In fact, I am finding it hard to find faults with this wonderful game. I guess I could say that the main player sprite is rather bland, and has less personality than many of the enemies you face (especially the amusing giant 'dustbin' type robot who stomps slowly across the screen, devouring fruit as he goes), but you can save up enough money to purchase new characters anyway (one of which resembles a character taken from a 30 year old arcade game), so it isn't a big deal. No, there is no two ways about it, this game rocks! I haven't experienced anything quite as satisfying in gaming, recently, as achieving a large chain in Mr. Robot! - you take your time, carefully avoiding enemies while more and more fruit appears on screen, only grabbing one at the very last moment. This causes an enormous chain reaction of explosions, coupled with manic sound effects, a ludicrous amount of visual effects and the humorous female (GLaDOS from Portal much?) voiceover complimenting you on a "sweet, sweet chain!". This simply never gets old.

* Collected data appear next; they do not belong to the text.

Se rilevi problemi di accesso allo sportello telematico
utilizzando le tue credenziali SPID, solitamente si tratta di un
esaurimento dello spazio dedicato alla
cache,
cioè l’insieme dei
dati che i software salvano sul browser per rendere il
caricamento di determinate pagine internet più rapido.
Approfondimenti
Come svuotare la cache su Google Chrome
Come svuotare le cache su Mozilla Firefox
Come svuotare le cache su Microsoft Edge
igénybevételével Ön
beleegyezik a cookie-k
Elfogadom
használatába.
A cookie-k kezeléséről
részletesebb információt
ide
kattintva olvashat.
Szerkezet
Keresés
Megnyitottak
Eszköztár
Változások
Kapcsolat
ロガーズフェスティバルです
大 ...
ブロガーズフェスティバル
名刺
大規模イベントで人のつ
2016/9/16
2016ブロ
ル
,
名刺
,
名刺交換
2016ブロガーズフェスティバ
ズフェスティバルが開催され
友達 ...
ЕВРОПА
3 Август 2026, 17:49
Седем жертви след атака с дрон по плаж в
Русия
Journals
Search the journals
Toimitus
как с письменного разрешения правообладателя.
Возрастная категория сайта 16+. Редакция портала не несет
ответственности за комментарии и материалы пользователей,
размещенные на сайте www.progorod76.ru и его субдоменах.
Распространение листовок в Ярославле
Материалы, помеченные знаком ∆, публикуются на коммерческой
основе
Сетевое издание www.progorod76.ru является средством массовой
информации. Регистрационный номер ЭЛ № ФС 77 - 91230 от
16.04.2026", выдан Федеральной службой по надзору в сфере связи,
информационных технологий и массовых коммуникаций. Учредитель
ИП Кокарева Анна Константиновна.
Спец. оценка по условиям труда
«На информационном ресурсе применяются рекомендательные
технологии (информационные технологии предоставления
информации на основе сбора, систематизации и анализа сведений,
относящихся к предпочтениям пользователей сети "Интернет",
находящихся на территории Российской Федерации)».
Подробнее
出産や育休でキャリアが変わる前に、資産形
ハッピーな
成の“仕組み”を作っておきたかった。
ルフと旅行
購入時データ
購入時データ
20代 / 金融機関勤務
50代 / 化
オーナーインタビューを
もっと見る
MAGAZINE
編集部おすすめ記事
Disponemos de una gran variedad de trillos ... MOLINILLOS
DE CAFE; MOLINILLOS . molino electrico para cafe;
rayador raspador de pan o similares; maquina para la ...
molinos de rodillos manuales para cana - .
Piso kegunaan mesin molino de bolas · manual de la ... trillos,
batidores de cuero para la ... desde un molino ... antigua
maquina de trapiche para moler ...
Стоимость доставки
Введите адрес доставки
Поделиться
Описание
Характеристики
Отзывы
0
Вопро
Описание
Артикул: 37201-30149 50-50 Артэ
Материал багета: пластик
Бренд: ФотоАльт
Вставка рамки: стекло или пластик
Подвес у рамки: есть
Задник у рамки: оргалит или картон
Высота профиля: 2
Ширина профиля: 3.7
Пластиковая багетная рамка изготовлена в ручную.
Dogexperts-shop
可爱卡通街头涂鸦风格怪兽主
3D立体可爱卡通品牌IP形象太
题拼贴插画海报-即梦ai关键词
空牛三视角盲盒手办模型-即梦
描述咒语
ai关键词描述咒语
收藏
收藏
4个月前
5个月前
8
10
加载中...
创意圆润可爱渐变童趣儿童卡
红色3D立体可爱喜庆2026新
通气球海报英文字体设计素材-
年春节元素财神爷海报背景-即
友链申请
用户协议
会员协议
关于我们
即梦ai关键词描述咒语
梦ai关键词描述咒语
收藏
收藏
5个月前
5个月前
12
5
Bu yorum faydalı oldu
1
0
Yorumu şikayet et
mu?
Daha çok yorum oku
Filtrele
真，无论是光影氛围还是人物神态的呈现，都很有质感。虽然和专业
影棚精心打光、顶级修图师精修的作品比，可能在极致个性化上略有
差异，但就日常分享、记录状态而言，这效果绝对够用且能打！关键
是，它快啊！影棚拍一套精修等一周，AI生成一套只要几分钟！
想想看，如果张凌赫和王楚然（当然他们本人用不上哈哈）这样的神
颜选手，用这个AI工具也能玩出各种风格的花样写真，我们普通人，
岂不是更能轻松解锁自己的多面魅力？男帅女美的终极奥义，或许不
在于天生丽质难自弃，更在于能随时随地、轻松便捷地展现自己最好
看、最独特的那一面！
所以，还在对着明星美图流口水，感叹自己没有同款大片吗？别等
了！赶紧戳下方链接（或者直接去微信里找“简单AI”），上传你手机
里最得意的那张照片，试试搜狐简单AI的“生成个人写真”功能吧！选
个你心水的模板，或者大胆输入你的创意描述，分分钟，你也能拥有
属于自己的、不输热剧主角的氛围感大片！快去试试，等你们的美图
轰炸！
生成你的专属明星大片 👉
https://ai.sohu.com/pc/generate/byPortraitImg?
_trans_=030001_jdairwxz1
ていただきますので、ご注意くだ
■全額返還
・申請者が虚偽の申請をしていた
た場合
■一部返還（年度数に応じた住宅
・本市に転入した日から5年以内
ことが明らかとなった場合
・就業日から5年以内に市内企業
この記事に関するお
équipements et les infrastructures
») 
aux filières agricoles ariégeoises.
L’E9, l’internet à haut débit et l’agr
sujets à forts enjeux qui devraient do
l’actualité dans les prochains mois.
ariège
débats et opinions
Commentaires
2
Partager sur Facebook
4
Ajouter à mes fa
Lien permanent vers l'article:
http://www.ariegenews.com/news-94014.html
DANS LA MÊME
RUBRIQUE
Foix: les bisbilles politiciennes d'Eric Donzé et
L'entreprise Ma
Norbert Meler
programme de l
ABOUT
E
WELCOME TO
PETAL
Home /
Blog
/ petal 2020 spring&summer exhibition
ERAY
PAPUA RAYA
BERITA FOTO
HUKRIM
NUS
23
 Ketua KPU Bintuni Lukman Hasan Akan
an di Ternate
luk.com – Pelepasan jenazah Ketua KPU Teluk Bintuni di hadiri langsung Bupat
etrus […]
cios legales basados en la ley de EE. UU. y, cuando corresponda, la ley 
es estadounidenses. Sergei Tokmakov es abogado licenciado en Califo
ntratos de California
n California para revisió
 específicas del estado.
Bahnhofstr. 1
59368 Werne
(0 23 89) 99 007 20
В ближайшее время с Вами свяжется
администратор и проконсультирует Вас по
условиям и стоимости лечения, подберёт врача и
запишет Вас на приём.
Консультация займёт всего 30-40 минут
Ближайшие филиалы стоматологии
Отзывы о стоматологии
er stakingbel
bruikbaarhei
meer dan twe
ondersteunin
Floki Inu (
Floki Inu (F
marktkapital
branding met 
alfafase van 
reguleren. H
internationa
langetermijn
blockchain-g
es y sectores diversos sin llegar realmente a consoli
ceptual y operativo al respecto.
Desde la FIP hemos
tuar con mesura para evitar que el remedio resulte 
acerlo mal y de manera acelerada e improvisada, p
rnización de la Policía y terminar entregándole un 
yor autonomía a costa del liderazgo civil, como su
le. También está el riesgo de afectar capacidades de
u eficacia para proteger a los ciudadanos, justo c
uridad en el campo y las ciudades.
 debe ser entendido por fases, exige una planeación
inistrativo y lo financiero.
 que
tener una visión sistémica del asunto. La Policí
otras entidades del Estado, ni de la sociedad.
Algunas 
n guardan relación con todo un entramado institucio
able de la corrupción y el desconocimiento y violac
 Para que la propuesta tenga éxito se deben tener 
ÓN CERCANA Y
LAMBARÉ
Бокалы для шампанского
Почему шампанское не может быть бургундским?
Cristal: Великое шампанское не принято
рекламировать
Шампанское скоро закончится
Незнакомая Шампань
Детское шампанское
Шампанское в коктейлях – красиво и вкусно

Don't Die Mister Robot! not only shows that you don't need an attack button in an action game, but is also now one of the best reasons for retro gaming fans to own a Vita. I am not kidding. Online leaderboards and trophies are the icing on an already sumptuous cake and will keep your glued to your handheld for weeks, nay months to come. If you own a Vita and don't already have this game, please make your way over to the PSN store post haste and nab a copy. You can thank me later!

Title : Don't Die, Mr. Robot!
Developer : Infinite State Games
Year : 2014
System : PlayStation Vita
Other Systems : None
Price : £4.49
Genre : Arcade, Twin-Stick Shooter (without the shooting)

Like this? Then try:

Robotron 2048 (Arcade)

The granddaddy of twin-stick shooters, Eugene Jarvis's 1982 insane blaster is a masterclass in design - simple, fiendishly difficult and highly addictive.

Geometry Wars 2 (Xbox 360 / PS3 / PC)

Ok, so this is another twin-stick shooter, but it's excellent, has trippy visuals and great music, and also features a Pacifism Mode, which removes your ability to attack and so plays just like Mr. Robot!

Artibeus (PC, Freeware)

The closest game to Mr. Robot!, Artibeus also has you collecting fruit and avoiding enemies. Great fun in small doses, it may lack the polish of Infinite State's superior game, but it's still worth playing and is completely free.